(Beginning of Provided records)
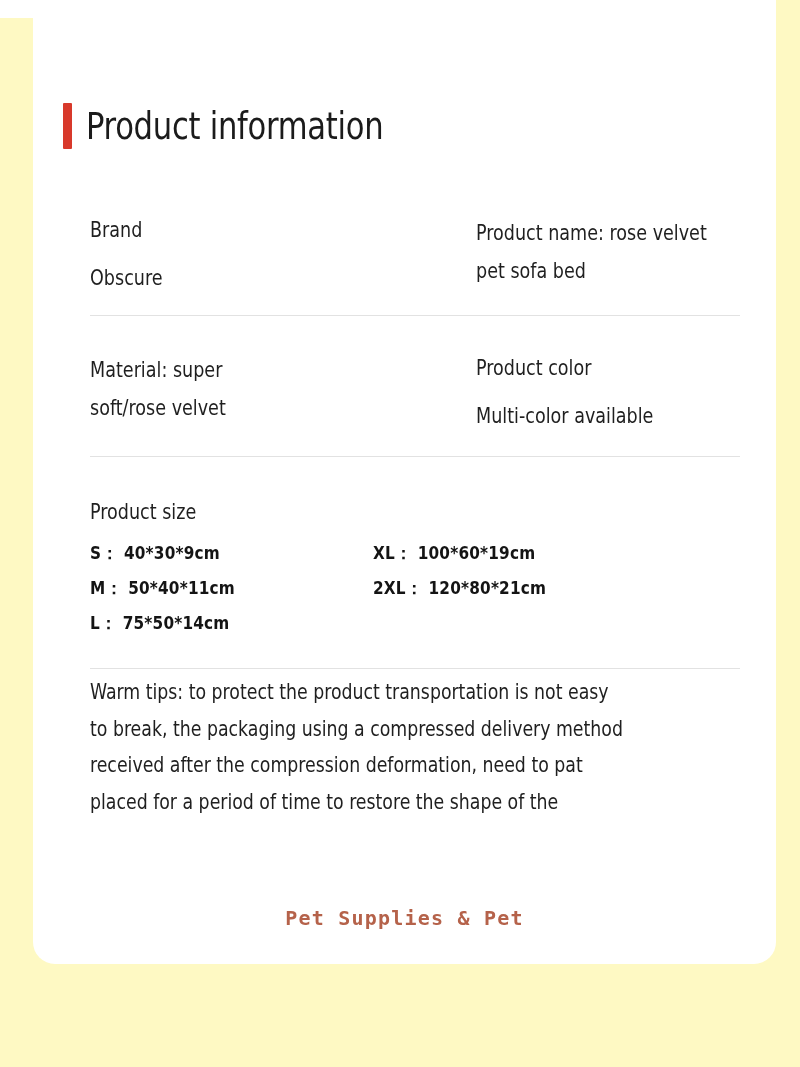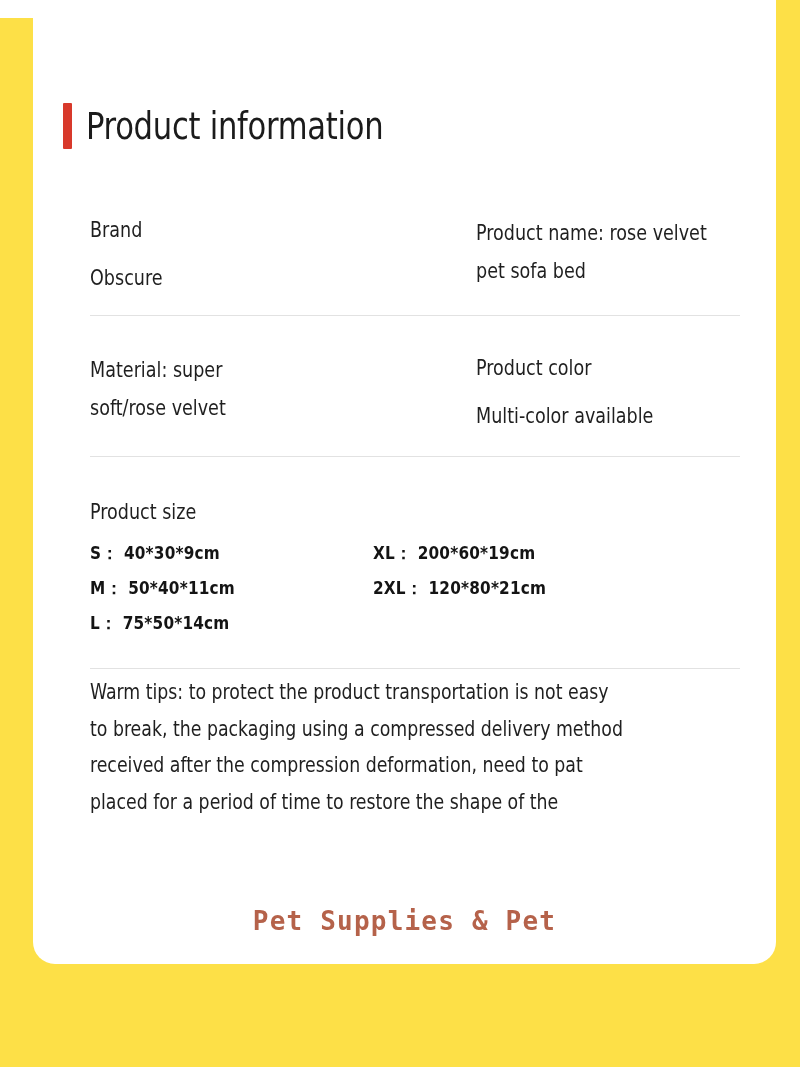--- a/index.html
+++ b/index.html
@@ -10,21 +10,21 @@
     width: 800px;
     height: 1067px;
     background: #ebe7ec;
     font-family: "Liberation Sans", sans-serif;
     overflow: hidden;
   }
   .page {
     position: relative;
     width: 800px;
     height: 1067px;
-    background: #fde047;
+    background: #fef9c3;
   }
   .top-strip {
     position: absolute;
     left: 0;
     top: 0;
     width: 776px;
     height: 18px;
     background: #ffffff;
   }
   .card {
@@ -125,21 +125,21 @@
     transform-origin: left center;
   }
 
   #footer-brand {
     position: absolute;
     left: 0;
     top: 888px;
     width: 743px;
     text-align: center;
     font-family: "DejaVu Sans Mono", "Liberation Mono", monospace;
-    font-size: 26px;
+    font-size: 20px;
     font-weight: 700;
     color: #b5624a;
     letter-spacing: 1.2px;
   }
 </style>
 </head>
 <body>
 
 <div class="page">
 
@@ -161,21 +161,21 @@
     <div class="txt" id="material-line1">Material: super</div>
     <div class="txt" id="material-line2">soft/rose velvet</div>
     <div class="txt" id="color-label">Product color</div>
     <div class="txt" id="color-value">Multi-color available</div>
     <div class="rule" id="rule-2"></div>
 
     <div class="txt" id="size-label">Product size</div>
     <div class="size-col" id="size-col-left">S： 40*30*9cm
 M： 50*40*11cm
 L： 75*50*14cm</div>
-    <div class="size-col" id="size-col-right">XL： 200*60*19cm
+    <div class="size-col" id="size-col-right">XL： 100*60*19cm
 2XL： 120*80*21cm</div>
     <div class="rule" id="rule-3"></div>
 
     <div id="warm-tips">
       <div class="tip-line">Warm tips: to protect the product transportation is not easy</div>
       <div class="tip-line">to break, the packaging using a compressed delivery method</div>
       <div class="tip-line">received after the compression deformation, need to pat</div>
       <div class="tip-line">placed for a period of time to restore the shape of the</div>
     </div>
(End of Provided records)
(Beginning of Provided records)
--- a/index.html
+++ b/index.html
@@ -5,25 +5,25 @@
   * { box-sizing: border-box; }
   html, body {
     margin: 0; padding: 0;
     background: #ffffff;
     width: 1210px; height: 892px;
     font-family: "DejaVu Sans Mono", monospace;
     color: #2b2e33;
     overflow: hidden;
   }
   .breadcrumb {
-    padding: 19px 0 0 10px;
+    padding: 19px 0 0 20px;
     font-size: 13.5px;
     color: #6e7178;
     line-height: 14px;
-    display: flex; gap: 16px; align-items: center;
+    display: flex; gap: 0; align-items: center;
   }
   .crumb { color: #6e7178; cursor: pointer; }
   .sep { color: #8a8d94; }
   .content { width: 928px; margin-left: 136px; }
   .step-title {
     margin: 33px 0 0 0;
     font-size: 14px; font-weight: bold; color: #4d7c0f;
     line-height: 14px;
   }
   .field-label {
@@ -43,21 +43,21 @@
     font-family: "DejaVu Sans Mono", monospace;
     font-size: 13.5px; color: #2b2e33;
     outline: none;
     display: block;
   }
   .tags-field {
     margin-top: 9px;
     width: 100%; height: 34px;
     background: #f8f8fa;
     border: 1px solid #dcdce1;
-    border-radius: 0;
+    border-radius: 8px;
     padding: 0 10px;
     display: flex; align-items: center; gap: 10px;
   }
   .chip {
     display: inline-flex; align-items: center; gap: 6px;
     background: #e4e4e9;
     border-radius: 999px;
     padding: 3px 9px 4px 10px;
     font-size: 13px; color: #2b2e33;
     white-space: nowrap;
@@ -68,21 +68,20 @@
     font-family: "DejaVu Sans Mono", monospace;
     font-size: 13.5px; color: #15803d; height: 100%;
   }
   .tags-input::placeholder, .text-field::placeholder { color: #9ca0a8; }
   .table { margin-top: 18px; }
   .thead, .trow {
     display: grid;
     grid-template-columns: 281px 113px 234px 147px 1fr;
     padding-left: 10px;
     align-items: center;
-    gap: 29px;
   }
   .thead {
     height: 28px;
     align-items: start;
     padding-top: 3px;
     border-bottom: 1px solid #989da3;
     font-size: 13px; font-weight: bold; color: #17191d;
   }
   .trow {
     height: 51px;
(End of Provided records)
Find every line in the records above that contains the word "material", and copy each one.

     <div class="txt" id="material-line1">Material: super</div>
     <div class="txt" id="material-line2">soft/rose velvet</div>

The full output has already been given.